La disparition d’Anicet Ekane, survenue lundi alors qu’il était en détention, a déclenché une vive contestation au Cameroun. Très rapidement, la question des conditions de sa prise en charge et du traitement qui lui a été réservé s’est retrouvée au centre des débats nationaux.
L’opposant de 72 ans souffrait de troubles respiratoires connus, et ses avocats affirment que ses alertes répétées n’ont pas été prises en considération. Pour eux, la priorité n’est plus seulement de comprendre les circonstances du décès, mais de garantir que la vérité puisse être établie à travers un processus irréprochable.
C’est dans ce contexte que la famille a catégoriquement rejeté l’autopsie annoncée par les autorités. Elle considère qu’une procédure initiée par les mêmes services responsables de la détention ne saurait offrir de garanties d’impartialité. Les proches d’Ekane réclament donc une expertise totalement indépendante, menée par des médecins extérieurs à l’appareil étatique.
Pendant ce temps, le corps du défunt reste conservé à la morgue de l’hôpital central de Yaoundé, dans une atmosphère de tension croissante.
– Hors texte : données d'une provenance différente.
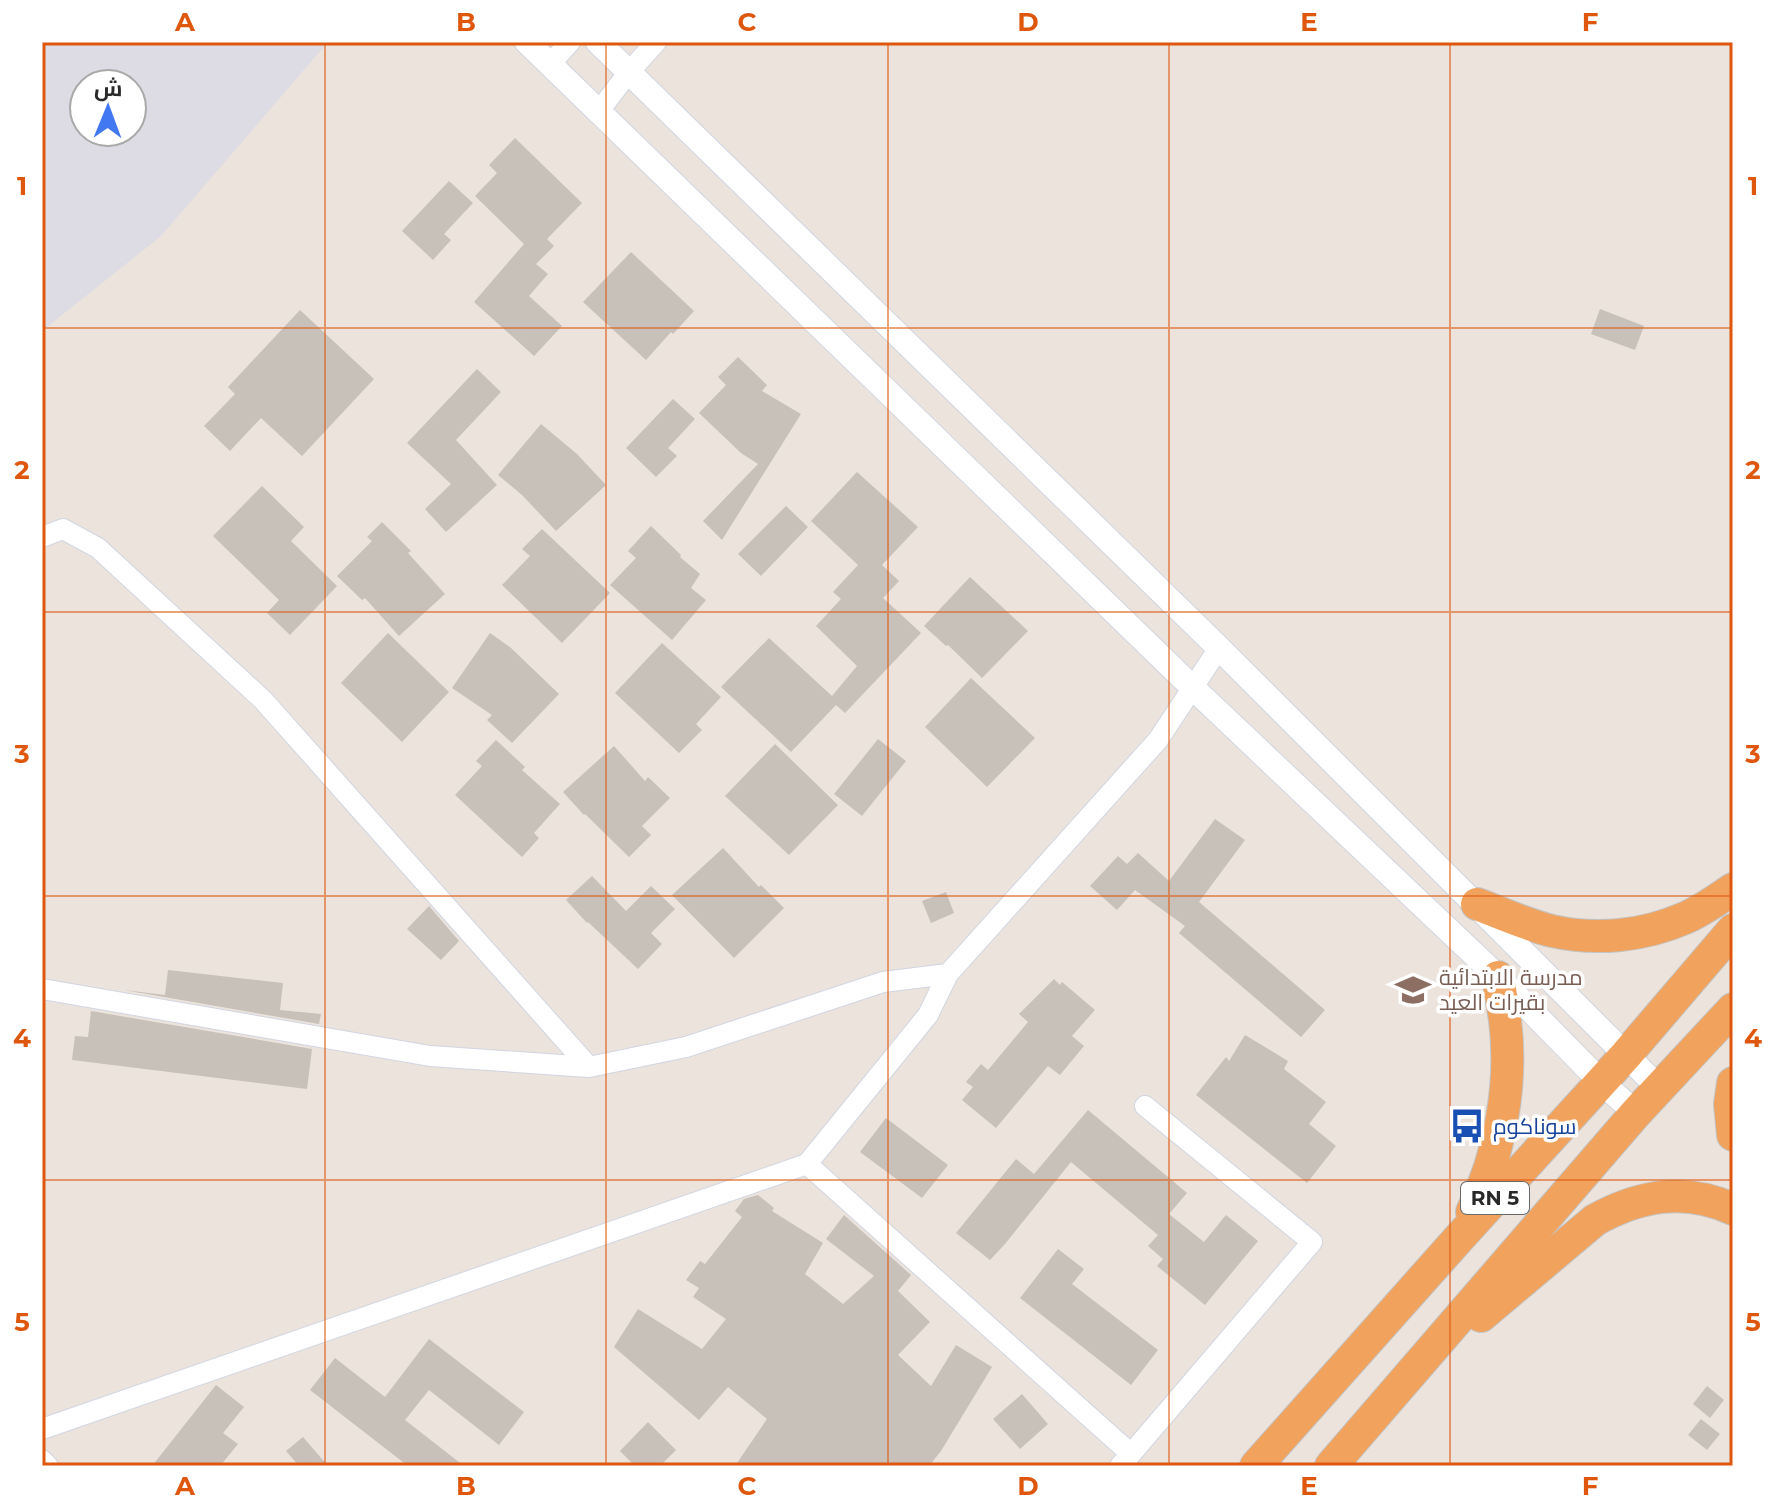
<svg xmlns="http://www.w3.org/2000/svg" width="1775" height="1508" viewBox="0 0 1775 1508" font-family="Montserrat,Cairo,sans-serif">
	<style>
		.industrial { fill: #dddce4; fill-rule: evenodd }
		.building { fill: #c7c1ba }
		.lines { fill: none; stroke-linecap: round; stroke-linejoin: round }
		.minor-casing { stroke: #d1d6e2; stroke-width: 22 }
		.tertiary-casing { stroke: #d1d6e2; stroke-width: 26 }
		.trunk-casing { stroke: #c3c3c3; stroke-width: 34 }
		.minor { stroke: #fff; stroke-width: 20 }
		.tertiary { stroke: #fff; stroke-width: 24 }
		.trunk { stroke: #f1a35e; stroke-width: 32 }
		.grid { fill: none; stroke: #de570d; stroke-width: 2; stroke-opacity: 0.55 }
		.labels { text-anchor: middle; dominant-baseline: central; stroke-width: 7; stroke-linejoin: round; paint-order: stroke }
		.shield { fill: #fff; stroke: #696969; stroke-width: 2 }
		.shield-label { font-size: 20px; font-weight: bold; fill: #292929 }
		.education-label { font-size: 22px; fill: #785e54; stroke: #fff; text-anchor: start }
		.transit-label { font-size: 22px; fill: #164399; stroke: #fff; text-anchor: start }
		.neatline { fill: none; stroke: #de570d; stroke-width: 3 }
		.grid-label { font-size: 26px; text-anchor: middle; font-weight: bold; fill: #de570d }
	</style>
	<rect width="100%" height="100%" fill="#ebe3dc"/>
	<path class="industrial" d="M42,42H328L161,236L42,331ZM84,84H132V132H84Z"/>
	<path class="building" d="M515,138L582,203L547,239L554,246L536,264L548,274L529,296L562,326L534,356L474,302L524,244L475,196L497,173L489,165Z
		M449,181L473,203L444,234L451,240L433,260L402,231Z
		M631,252L694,311L673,334L671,332L646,360L583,302Z
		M1600,309L1644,326L1635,350L1591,334Z
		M300,310L374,379L302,456L261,418L230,451L204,426L235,394L228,387Z
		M738,357L767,385L762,391L801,414L722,540L703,521L758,464L741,453L699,413L726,385L718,377Z
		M477,369L501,392L456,440L497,485L446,532L425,509L451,484L407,443Z
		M673,399L695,419L668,448L677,456L656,477L626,448Z
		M541,424L577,454L606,485L556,531L522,495L498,475Z
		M857,472L918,527L882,565L899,581L883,598L921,633L845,713L836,705L791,752L721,687L769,638L832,696L857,666L816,626L841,599L833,592L858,565L811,521Z
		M262,486L304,527L291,541L337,586L290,635L267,613L279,600L213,536Z
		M786,506L808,527L761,576L738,554Z
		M382,522L411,551L408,553L445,594L399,636L365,598L362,600L337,576L372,541L367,537Z
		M651,526L681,555L680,557L700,574L691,588L706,600L672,640L610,585L636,558L628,551Z
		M542,529L610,593L562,643L502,585L530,556L522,549Z
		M970,577L1028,631L982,678L948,645L946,646L924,626Z
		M388,633L449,692L402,742L341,683Z
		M490,633L511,648L559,694L512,743L487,720L492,715L452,688Z
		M662,643L721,697L696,724L702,730L679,753L615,693Z
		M971,678L1035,738L987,787L925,727Z
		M878,739L906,761L862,816L834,794Z
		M496,740L525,767L522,770L560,804L534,833L539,838L522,857L455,795L482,766L476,761Z
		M775,744L838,805L789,855L725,796Z
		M614,746L645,781L648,777L670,798L642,826L651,835L629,857L585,814L584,815L563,792Z
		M1215,819L1245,840L1199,902L1325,1010L1301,1037L1179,933L1185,926L1135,890L1117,910L1090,886L1118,856L1127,864L1138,853L1169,881Z
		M723,848L759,887L761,885L784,908L734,958L672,895Z
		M592,876L626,911L651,886L675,909L651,933L662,944L638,969L588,922L587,923L566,900Z
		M946,892L954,913L931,923L922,901Z
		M429,906L459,941L441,960L407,929Z
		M168,970L283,983L280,1010L321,1014L319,1024L124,990L165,995Z
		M1054,979L1060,985L1062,982L1095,1010L1072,1036L1084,1046L1060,1075L1048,1066L996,1128L962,1100L973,1087L966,1082L981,1064L988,1070L1028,1022L1019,1014Z
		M91,1011L312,1049L307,1089L72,1060L75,1036L88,1037Z
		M1245,1035L1288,1061L1284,1069L1326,1102L1309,1124L1336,1146L1307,1183L1196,1095L1226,1057L1229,1061Z
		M1088,1110L1187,1193L1169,1214L1204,1242L1226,1215L1258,1241L1205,1305L1157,1266L1163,1259L1148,1246L1158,1235L1071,1162L1005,1244L990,1260L956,1233L1016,1159L1034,1174Z
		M886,1118L948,1165L922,1198L860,1152Z
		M758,1195L774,1208L772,1211L823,1243L805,1274L843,1304L874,1276L826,1239L844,1215L911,1275L898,1291L930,1322L898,1355L931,1386L956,1345L992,1367L941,1451L929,1466H735L767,1419L728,1387L699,1420L614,1347L638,1309L702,1349L726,1319L693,1297L699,1288L686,1280L700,1261L705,1264L742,1217L735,1211L744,1199Z
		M1058,1249L1084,1269L1072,1284L1158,1350L1131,1385L1020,1298Z
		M429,1339L524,1412L499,1445L429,1390L405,1420L464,1466H408L310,1390L335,1358L385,1397Z
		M216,1385L244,1407L223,1433L238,1444L220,1466H152Z
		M1707,1386L1724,1400L1710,1418L1693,1404Z
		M1022,1394L1048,1424L1020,1449L993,1419Z
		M1701,1419L1720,1434L1707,1450L1688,1435Z
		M648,1422L676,1450L660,1466H635L620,1451Z
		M303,1437L328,1466H299L286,1451Z"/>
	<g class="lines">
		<g class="minor-casing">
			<path id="minor" d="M550,64L570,42
				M599,111L629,72L656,42
				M42,537L63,529L98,548L263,700L589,1067
				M42,989L430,1056L589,1067L686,1047L883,982L948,974
				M807,1164L1131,1454L1120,1466
				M42,1429L807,1164L928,1015L948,974L1158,740L1219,648
				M1131,1454L1312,1242L1145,1106
				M42,1460L48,1466"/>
		</g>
		<g class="tertiary-casing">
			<path id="tertiary" d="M527,42L1193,688L1498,977L1601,1082L1636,1113
				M598,42L1219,648L1659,1088"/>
		</g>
		<g class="trunk-casing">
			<path id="trunk" d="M1477,904C1501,913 1527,925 1552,931C1597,941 1644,936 1685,918C1702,911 1718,899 1733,889
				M1733,1083L1730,1104L1733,1135
				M1472,1212C1500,1154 1513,1084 1505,1020C1503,1006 1500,991 1498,977
				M1481,1316L1595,1220C1640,1195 1685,1187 1733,1209
				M1256,1466L1460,1237L1626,1055L1733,930
				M1331,1466L1636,1113L1733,1009"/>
		</g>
		<use href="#minor" class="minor"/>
		<use href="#tertiary" class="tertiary"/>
		<use href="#trunk" class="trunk"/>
	</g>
	<path class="grid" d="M325,42V1466M606,42V1466M888,42V1466M1169,42V1466M1450,42V1466M42,328H1733M42,612H1733M42,896H1733M42,1180H1733"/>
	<defs>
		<g id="school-bare" transform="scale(2.76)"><path d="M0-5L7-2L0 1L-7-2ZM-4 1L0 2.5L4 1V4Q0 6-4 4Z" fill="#8d6e63" stroke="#fff" stroke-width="2.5" paint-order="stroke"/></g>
		<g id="bus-bare" transform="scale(2.76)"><path d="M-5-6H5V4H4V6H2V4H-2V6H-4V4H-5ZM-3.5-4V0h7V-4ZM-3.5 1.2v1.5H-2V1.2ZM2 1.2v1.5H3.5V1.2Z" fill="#1a4fb4" stroke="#fff" stroke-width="2.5" paint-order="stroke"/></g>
	</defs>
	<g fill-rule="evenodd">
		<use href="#school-bare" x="1413" y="990"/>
		<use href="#bus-bare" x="1467" y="1126"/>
	</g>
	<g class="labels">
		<rect class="shield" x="1461" y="1182" width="68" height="32" rx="6"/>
		<g class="shield-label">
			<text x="1495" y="1198">RN 5</text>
		</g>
		<g class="education-label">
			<text x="1439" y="977">مدرسة الابتدائية<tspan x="1439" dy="25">بقيرات العيد</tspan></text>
		</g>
		<g class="transit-label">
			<text x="1493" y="1126">سوناكوم</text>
		</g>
	</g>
	<rect width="1775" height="1508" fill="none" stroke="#ffffff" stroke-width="88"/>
	<g transform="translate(108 108) rotate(1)"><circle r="38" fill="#ffffff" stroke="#a9a9a9" stroke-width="2"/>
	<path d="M0-6L14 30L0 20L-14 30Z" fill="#4278f2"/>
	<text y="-12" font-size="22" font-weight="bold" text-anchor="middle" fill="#292929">ش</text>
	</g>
	<rect x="44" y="44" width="1687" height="1420" class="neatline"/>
	<g class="grid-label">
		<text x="185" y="31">A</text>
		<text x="466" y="31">B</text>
		<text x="747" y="31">C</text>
		<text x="1028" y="31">D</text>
		<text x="1309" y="31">E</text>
		<text x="1590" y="31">F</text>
		<text x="22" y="195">1</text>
		<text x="1753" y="195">1</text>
		<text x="22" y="479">2</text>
		<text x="1753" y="479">2</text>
		<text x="22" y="763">3</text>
		<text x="1753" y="763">3</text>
		<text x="22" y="1047">4</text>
		<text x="1753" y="1047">4</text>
		<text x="22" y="1331">5</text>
		<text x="1753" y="1331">5</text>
		<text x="185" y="1495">A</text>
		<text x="466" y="1495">B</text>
		<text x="747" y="1495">C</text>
		<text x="1028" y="1495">D</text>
		<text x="1309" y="1495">E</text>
		<text x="1590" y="1495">F</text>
	</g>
</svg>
Les réactions politiques, elles, se multiplient. Le MRC dénonce un acte « mûrement prémédité », tandis que l’UPC-Manidem évoque un « crime d’État », accusant les autorités d’avoir privé l’opposant de soins essentiels, y compris d’oxygène.
Face à ces accusations, le gouvernement adopte une ligne de défense ferme : l’opposant aurait reçu une prise en charge médicale adéquate, et les appels au calme se multiplient du côté officiel.
Mais au-delà des déclarations contradictoires, plusieurs organisations de défense des droits humains insistent désormais sur l’urgence d’une enquête indépendante, seule capable de restaurer la confiance et de répondre aux nombreuses zones d’ombre entourant la disparition de cette figure politique de longue date.